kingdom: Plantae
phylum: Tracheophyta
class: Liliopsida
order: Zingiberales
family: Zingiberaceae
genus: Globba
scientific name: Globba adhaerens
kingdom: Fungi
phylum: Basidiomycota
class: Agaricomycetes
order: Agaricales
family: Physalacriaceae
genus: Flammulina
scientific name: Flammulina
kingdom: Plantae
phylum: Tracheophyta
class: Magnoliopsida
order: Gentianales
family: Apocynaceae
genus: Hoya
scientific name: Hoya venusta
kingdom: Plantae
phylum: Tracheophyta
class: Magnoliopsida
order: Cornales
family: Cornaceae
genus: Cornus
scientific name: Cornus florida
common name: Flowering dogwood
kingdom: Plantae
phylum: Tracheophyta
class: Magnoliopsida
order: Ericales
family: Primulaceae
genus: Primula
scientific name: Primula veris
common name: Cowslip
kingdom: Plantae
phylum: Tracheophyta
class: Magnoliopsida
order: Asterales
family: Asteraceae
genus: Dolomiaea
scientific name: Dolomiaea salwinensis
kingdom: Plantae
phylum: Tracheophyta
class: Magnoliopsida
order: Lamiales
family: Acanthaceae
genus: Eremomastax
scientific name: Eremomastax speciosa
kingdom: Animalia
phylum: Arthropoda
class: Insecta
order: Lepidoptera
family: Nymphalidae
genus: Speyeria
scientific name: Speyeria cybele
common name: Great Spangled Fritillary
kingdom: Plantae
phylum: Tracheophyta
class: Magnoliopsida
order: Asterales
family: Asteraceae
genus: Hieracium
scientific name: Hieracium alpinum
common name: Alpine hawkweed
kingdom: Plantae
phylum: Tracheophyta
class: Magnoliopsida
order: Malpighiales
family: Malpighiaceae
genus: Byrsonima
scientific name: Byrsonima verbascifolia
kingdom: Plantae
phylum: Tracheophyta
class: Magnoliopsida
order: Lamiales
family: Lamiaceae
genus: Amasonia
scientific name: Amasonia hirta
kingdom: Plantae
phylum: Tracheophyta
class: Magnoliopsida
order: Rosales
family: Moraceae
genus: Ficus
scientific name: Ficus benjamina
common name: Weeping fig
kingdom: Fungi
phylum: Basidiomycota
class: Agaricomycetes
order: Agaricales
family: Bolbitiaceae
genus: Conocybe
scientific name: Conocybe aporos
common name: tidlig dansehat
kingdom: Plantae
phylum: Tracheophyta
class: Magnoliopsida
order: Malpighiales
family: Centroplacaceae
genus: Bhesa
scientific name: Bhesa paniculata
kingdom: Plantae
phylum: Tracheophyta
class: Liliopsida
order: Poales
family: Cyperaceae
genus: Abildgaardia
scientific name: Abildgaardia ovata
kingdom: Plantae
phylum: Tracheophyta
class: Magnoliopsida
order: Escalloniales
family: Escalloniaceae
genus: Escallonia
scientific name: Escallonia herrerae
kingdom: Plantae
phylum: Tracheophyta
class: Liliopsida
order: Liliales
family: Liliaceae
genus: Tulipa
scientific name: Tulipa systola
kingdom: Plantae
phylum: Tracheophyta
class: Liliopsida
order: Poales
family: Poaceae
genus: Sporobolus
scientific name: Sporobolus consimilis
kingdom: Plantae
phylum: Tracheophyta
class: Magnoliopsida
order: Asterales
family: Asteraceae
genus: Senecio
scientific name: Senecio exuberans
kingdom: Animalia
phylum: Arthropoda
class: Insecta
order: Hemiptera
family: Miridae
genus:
---+---
#### Task details:
From the entries above, copy out the stretch that opens with the line containing "scientific name: Globba adhaerens" and closes with the line containing "order: Gentianales", both of those lines included and every line unchanged.

#### Answer to the exercise:
scientific name: Globba adhaerens
kingdom: Fungi
phylum: Basidiomycota
class: Agaricomycetes
order: Agaricales
family: Physalacriaceae
genus: Flammulina
scientific name: Flammulina
kingdom: Plantae
phylum: Tracheophyta
class: Magnoliopsida
order: Gentianales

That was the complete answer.